> [Raw data]
────────────────

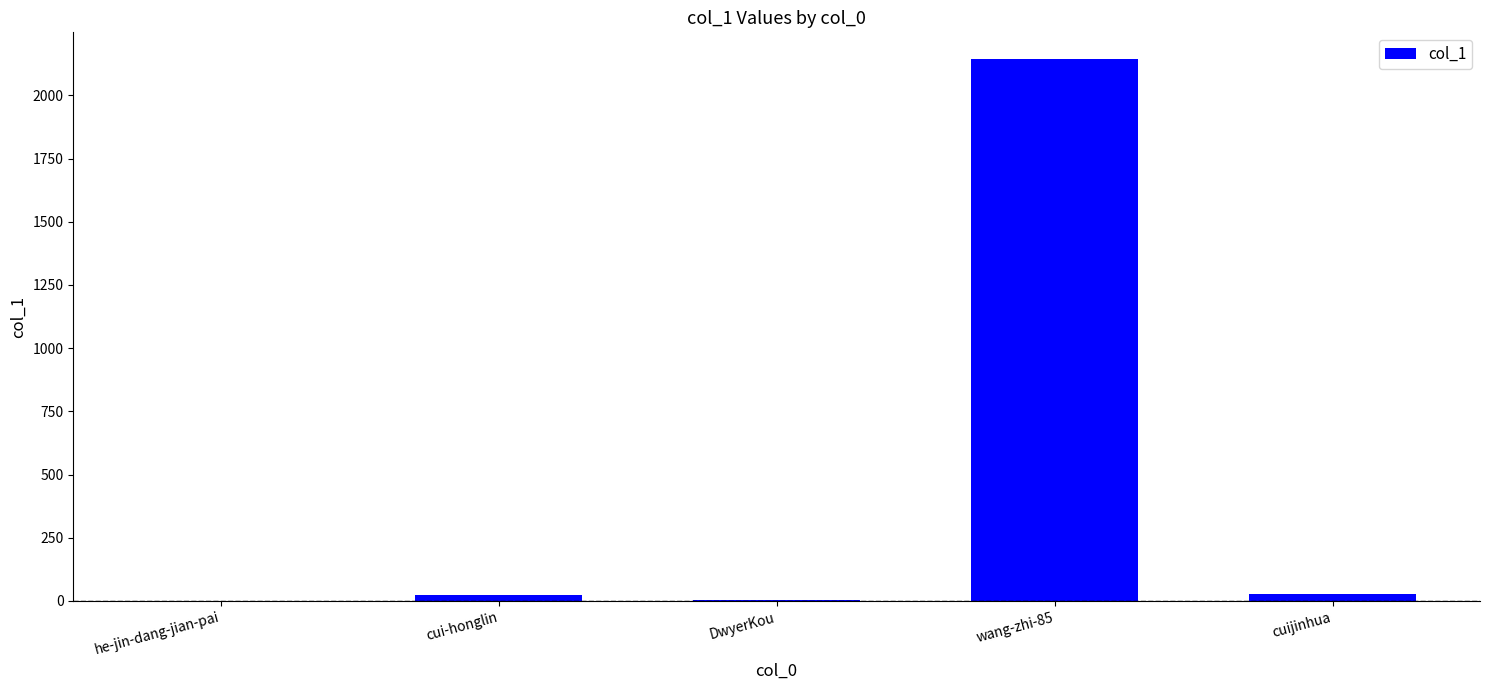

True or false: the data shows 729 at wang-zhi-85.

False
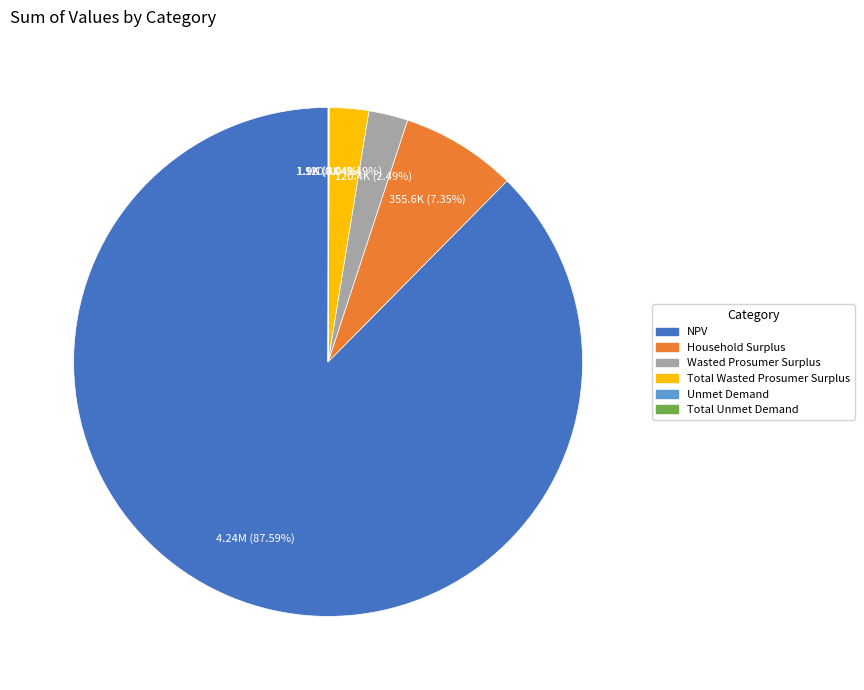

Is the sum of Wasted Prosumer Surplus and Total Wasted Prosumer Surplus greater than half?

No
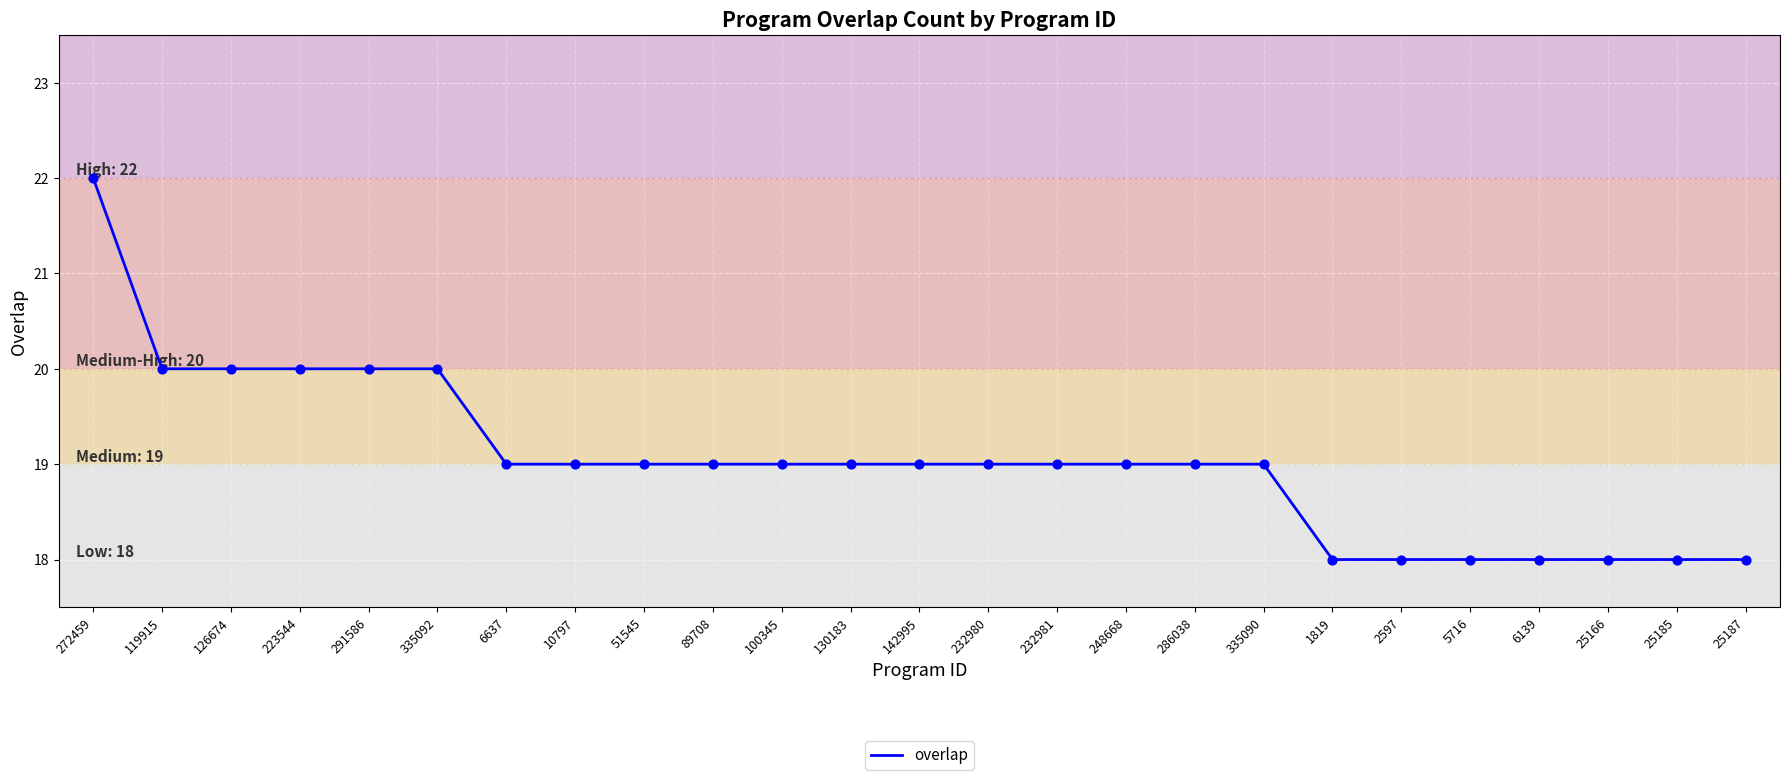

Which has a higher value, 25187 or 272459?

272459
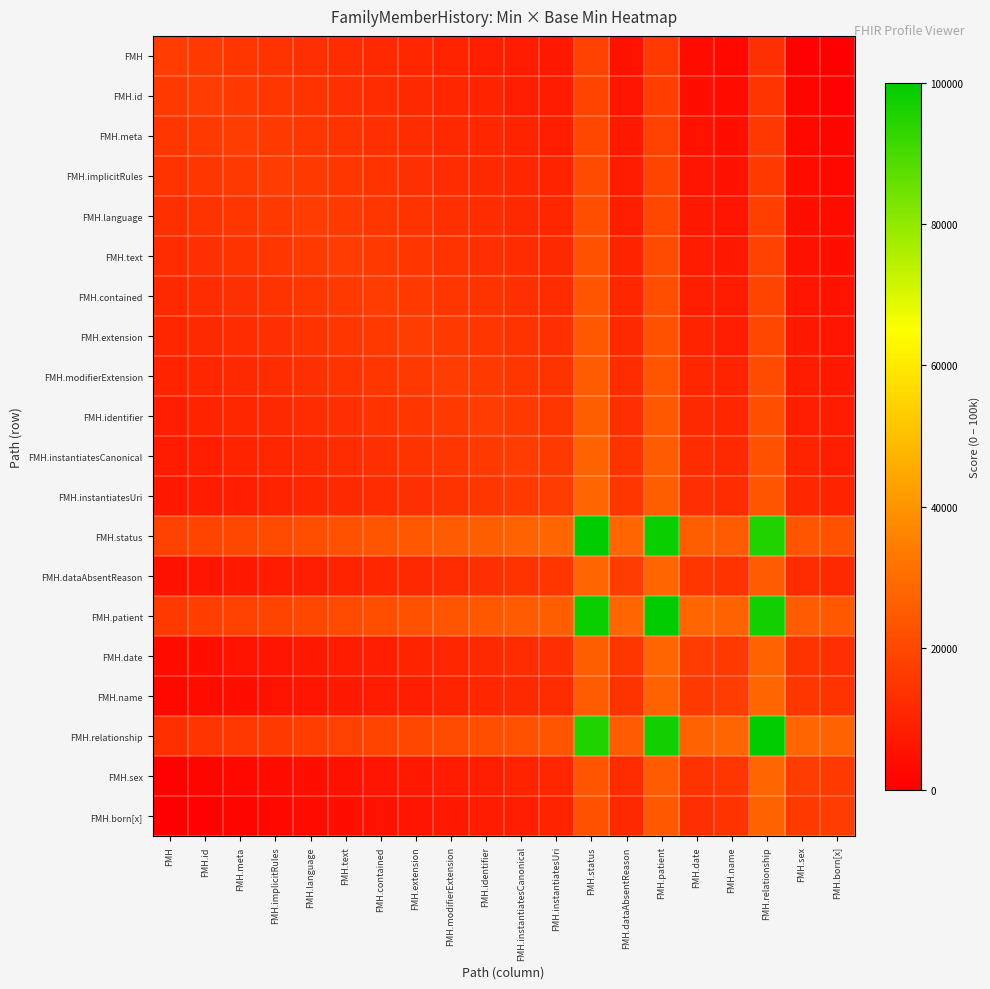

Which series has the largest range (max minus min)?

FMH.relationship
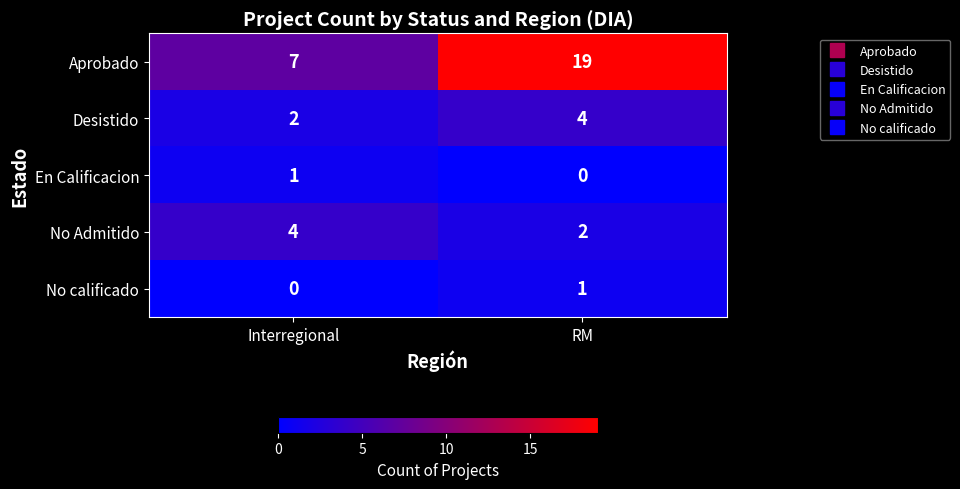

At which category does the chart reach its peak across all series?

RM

────────────────

> [Work required]
Reproduce all of the records above verbatim, omitting the pictures from your answer.

> [Task output]
True or false: the data shows 729 at wang-zhi-85.

False

Is the sum of Wasted Prosumer Surplus and Total Wasted Prosumer Surplus greater than half?

No

Which has a higher value, 25187 or 272459?

272459

Which series has the largest range (max minus min)?

FMH.relationship

At which category does the chart reach its peak across all series?

RM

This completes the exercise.